At this hour there are many conflicting stories as to the origin of the panic. The building was filled from parquette to gallery with a dense crowd, who not only filled all the seats and aisles, but crowded the stairway, and hundreds were outside seeking admission. Behind the scenes were 500 school children, who were to take part in the performance. As the time approached for the commencement of the exercise a calcium light in the gallery flashed its glare upon the stage, and immediately a cry of fire was raised. The audience became panic stricken, and a rush was made for the stairways. Some are said to have leaped from the balcony upon the crowd below. The lower circle of the house is but four steps above the level of the street; but the steps are narrow and soon became blocked by the surging crowd; multitudes were pressing for the doorway, and, in the panic, women and children were overthrown and trampled under foot by the crowd. An alarm was rapidly spread throughout the city, and those who had wives and children there hurried to their rescue. A few heroic men placed themselves near the doorway and endeavored to assure the people there was no danger, and an effort was made from the stage to check the mad career of the affrighted audience; but quiet was not restored until a number were trampled upon and many were seriously injured. Those able to walk at once made their way homeward, those more seriously injured were taken to the Ninth Street Station-house and to the Commercial Hospital, and the dead were gathered in one of the offices of the opera-house.
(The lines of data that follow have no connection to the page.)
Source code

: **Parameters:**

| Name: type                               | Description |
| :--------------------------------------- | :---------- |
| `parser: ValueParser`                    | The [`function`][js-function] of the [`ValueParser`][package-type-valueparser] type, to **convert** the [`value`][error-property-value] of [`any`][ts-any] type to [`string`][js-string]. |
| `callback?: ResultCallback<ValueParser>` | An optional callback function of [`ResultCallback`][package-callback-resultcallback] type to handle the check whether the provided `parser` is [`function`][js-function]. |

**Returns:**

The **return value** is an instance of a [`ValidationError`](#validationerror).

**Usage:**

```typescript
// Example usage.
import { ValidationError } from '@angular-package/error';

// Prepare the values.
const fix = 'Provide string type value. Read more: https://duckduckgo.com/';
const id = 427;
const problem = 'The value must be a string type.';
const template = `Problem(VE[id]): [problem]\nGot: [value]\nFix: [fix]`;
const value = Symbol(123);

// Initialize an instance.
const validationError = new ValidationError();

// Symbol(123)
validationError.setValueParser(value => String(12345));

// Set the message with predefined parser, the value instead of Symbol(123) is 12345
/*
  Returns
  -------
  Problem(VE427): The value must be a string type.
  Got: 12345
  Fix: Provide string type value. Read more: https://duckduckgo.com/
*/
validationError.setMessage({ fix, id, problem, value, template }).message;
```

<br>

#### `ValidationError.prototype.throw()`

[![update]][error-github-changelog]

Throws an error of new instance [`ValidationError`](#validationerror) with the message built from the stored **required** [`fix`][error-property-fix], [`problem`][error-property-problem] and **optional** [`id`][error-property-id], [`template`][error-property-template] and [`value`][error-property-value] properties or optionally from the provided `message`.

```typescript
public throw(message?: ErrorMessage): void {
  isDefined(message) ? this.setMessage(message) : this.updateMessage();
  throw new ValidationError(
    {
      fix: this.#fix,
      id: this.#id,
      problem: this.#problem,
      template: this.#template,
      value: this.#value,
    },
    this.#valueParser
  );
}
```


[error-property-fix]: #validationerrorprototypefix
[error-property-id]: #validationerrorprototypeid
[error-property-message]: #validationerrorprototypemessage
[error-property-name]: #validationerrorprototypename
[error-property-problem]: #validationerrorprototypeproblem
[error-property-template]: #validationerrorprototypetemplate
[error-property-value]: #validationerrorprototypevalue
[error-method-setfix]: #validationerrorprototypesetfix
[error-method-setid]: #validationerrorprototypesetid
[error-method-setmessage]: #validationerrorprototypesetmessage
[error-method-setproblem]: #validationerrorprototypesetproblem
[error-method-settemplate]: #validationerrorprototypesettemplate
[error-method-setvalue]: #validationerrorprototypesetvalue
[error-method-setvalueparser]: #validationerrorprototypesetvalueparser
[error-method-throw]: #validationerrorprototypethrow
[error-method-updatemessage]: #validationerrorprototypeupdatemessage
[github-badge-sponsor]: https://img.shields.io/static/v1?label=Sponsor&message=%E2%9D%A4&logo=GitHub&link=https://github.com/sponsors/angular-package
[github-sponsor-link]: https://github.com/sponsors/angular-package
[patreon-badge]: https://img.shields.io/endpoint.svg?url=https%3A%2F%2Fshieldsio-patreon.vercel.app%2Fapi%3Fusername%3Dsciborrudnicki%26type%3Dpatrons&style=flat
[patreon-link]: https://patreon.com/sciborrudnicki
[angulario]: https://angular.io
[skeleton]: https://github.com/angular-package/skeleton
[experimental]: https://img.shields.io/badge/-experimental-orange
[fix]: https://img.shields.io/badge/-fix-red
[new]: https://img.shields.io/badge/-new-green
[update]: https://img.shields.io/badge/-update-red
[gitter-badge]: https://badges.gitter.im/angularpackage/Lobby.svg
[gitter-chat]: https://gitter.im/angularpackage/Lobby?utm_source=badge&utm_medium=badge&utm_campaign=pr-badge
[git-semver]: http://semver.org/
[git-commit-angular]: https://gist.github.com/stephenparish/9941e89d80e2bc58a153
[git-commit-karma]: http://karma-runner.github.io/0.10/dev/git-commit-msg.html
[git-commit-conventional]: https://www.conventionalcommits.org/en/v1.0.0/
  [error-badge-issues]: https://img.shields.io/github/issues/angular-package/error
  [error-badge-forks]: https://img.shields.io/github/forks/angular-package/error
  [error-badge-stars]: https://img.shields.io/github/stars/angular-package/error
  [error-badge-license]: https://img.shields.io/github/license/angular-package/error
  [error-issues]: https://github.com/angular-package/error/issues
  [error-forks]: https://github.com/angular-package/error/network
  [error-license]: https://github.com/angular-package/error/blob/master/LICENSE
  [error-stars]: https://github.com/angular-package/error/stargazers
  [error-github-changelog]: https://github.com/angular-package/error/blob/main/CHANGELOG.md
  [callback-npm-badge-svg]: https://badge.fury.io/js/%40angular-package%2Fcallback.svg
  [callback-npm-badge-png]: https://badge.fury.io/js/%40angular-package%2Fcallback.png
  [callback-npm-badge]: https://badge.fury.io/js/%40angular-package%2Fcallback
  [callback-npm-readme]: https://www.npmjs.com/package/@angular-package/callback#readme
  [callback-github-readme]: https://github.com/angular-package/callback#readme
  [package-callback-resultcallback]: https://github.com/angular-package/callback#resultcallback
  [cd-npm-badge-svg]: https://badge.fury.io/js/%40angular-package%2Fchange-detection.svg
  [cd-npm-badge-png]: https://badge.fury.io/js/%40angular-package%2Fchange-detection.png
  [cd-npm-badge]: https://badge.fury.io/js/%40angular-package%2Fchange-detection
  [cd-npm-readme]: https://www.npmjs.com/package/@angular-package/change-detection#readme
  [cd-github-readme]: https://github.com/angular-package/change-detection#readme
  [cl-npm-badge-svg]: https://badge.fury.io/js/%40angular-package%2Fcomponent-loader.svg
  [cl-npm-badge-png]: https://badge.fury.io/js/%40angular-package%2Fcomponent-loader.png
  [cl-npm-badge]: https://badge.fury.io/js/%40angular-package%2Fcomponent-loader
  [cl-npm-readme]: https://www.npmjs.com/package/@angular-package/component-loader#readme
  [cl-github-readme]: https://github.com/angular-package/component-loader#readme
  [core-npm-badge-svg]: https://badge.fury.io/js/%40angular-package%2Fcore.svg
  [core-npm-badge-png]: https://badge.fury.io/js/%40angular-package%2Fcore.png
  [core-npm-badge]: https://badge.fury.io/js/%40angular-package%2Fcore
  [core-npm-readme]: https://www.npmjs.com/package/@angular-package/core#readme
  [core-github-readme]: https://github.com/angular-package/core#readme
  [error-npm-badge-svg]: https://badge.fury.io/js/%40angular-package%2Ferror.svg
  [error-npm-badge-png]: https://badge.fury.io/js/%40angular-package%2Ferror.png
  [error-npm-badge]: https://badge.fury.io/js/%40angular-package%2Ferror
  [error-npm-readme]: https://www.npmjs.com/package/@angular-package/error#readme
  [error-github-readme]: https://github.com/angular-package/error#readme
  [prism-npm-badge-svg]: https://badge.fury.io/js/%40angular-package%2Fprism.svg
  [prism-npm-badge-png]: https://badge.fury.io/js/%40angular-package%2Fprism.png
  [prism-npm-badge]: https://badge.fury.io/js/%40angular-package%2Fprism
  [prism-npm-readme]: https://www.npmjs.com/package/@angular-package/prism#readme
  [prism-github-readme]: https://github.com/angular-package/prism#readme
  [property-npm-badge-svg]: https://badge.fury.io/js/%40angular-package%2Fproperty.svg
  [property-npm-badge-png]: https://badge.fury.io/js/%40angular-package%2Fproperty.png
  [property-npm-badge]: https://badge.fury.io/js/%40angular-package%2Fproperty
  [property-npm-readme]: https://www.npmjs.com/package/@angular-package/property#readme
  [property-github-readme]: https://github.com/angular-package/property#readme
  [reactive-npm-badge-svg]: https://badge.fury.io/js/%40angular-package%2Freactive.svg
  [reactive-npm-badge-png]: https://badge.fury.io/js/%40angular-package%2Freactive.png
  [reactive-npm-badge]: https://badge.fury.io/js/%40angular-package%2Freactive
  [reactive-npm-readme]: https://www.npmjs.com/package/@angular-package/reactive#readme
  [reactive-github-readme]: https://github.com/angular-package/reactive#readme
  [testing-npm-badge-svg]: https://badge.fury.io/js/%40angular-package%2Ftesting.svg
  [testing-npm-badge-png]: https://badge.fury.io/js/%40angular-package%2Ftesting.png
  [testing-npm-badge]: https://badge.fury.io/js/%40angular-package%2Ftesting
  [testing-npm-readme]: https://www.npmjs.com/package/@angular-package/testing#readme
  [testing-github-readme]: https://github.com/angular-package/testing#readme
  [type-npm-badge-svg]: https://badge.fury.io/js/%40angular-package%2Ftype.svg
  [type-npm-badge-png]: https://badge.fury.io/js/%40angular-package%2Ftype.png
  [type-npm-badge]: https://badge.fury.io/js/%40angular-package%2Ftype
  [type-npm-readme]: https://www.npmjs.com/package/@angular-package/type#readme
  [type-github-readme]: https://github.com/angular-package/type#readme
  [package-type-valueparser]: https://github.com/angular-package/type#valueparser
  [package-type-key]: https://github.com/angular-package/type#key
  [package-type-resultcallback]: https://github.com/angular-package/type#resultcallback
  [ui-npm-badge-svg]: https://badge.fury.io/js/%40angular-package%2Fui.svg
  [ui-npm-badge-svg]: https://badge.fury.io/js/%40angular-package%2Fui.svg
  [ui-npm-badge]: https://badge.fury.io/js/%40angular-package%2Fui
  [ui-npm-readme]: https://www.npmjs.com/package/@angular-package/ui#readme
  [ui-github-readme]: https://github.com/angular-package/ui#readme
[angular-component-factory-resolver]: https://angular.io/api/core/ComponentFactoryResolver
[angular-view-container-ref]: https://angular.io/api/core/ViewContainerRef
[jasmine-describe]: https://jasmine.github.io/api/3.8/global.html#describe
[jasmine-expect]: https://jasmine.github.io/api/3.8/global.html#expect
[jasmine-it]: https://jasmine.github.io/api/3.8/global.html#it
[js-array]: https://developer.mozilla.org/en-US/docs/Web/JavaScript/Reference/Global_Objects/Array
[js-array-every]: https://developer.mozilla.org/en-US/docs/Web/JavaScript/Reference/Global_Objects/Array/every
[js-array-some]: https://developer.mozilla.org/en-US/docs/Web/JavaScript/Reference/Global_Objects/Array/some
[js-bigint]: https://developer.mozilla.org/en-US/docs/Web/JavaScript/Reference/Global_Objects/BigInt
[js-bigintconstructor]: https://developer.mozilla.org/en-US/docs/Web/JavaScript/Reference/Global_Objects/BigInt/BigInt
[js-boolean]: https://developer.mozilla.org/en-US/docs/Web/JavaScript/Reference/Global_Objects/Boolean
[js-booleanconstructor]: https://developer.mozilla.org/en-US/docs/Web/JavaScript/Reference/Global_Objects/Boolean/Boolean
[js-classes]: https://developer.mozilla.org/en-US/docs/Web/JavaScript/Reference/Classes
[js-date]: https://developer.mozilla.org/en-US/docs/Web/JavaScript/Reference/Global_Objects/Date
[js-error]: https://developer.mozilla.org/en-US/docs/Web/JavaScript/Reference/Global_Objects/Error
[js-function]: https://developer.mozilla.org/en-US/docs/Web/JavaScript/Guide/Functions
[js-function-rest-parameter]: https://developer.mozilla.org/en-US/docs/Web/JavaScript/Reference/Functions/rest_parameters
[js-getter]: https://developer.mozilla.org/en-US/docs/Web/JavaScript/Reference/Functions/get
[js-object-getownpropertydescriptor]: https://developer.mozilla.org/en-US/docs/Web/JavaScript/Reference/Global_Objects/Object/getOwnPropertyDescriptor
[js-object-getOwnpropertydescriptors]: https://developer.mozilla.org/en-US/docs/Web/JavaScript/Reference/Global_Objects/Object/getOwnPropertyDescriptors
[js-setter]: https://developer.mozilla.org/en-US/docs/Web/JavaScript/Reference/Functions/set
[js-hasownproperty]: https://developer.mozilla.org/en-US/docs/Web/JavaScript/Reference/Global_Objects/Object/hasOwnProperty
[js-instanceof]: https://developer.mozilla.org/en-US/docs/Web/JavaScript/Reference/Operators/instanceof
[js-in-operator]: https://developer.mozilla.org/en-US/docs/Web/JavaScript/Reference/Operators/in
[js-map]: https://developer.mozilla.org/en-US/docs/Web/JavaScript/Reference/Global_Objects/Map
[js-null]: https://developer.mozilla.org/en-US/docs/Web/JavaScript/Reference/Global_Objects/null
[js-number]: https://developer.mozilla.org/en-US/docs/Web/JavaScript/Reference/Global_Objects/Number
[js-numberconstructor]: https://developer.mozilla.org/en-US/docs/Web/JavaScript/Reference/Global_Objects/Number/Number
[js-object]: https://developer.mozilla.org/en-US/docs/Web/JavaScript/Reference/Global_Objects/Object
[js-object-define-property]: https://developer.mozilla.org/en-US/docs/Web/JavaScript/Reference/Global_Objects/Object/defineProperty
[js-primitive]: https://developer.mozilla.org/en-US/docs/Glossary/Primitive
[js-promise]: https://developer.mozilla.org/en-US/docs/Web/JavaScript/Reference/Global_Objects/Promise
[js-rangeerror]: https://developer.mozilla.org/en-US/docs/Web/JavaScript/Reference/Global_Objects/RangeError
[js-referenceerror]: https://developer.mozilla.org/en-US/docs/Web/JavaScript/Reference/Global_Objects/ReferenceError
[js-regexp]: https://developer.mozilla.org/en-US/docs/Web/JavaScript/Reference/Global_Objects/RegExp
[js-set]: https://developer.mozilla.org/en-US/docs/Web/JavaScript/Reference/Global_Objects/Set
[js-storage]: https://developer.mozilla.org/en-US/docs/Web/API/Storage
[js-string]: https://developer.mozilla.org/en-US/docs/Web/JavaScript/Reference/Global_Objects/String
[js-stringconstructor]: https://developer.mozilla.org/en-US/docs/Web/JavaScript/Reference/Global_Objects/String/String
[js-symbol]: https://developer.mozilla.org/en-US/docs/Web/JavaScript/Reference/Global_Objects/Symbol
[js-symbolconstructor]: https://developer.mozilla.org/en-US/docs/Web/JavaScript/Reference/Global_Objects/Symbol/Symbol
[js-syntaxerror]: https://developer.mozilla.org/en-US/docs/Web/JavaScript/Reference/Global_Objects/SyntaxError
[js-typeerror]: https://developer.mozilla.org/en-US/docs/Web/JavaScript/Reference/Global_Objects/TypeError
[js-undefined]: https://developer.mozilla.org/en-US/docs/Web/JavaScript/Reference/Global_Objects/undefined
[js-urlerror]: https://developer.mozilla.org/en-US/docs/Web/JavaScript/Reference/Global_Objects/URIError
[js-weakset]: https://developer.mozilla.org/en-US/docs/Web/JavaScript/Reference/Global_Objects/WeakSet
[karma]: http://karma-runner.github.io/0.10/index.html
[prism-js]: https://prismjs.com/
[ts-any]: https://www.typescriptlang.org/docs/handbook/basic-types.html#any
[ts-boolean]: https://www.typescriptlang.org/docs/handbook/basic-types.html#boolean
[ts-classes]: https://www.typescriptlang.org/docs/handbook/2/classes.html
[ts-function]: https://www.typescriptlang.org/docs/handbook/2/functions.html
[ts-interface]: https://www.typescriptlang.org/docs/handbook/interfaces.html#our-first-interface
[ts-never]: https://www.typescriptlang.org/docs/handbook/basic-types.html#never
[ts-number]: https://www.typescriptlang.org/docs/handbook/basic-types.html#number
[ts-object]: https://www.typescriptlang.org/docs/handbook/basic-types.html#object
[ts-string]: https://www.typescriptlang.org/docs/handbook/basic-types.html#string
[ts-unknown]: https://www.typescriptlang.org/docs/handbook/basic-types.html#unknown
Up to 9 o'clock to-night the following had been reported killed:

Mrs. Alfred White and her son Harry, aged twelve years.

Mrs. Nancy Clark, reported to have died from heart disease caused by excitement.

August and Frederick Loesch, brothers, aged ten and eight years, respectively.

Hattie Leslie, aged twelve years.

James Crowley, aged seven years.

Annie MacRienzi, of Alton, Ill., who was visiting friends here.

Miss Terovica Massall, aged twenty-two years.

Mrs. Henry Kessler suffered severe concussion of the brain, and, it is reported, died this evening.

One unknown woman is dead.

Among the injured are Frederick Strasburg, Miss Humphrey, Master Harry Bliss, and a child name Coddington.

Carrie Uhl, base of skull crushed and collar bone broken.

Mrs. Anna Flood, hurt in breast seriously.

Mrs. Lyon, injured internally.

Mrs. White, who was killed, had five children with her, one of whom was killed and another, the youngest, was found clasped in her arms uninjured.

Mrs. Rienzi, of Alton, was in the gallery, and was either pushed over the railing or jumped to the floor below, striking on her head.

A Coroner's inquest will be held Tuesday, and will endeavor to ascertain definitely how the alarm originated.